Return exactly the span of lines in the following data that opens with the line containing "nose: (497, 339)" and closes with the line containing "right back paw: (592, 483)". Include nothing else.

## [EXERCISE DATA]
---------------

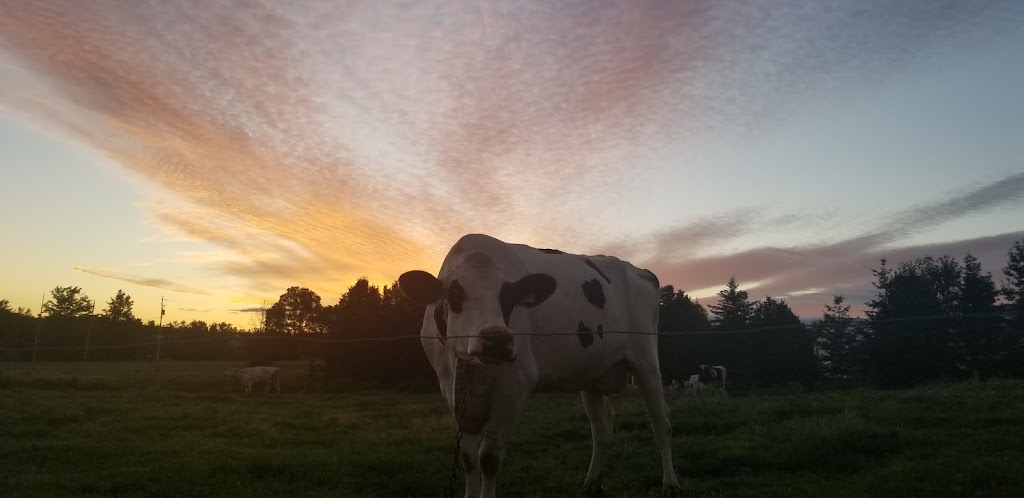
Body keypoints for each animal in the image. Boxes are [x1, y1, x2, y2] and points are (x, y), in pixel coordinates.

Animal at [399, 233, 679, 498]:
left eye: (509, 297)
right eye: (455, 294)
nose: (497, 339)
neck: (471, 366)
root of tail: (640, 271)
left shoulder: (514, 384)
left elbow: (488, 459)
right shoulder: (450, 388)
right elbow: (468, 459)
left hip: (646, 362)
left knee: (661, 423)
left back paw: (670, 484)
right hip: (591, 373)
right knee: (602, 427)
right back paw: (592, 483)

---------------

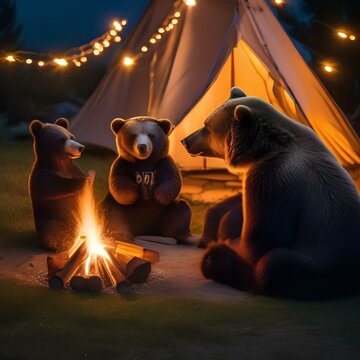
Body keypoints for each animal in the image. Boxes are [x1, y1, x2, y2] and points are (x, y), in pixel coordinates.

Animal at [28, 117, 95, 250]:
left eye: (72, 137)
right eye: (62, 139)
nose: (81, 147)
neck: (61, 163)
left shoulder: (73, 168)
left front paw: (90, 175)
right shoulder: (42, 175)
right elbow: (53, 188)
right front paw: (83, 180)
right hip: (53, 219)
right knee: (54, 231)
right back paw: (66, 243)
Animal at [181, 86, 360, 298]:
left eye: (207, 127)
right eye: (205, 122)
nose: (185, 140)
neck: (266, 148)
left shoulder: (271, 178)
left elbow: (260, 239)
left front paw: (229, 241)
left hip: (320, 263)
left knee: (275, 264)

---------------

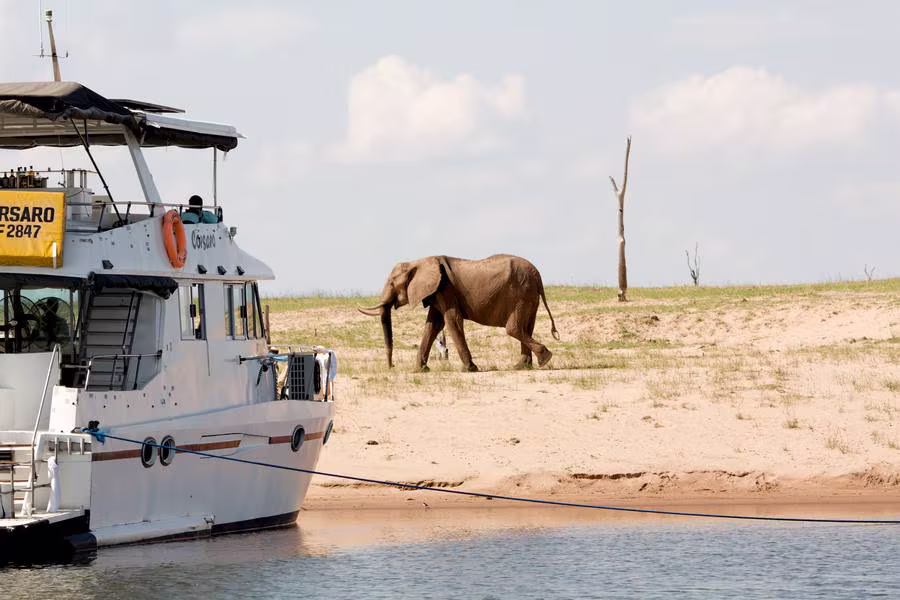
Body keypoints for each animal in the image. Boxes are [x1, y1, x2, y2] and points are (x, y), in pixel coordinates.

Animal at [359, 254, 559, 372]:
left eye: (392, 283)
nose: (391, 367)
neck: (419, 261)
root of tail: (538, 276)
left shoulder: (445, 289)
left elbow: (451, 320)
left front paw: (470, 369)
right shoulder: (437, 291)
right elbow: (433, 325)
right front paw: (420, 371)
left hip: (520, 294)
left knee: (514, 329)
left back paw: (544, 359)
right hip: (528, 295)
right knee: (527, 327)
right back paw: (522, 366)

---------------

## [SOLUTION TO THE PROBLEM]
nose: (497, 339)
neck: (471, 366)
root of tail: (640, 271)
left shoulder: (514, 384)
left elbow: (488, 459)
right shoulder: (450, 388)
right elbow: (468, 459)
left hip: (646, 362)
left knee: (661, 423)
left back paw: (670, 484)
right hip: (591, 373)
right knee: (602, 427)
right back paw: (592, 483)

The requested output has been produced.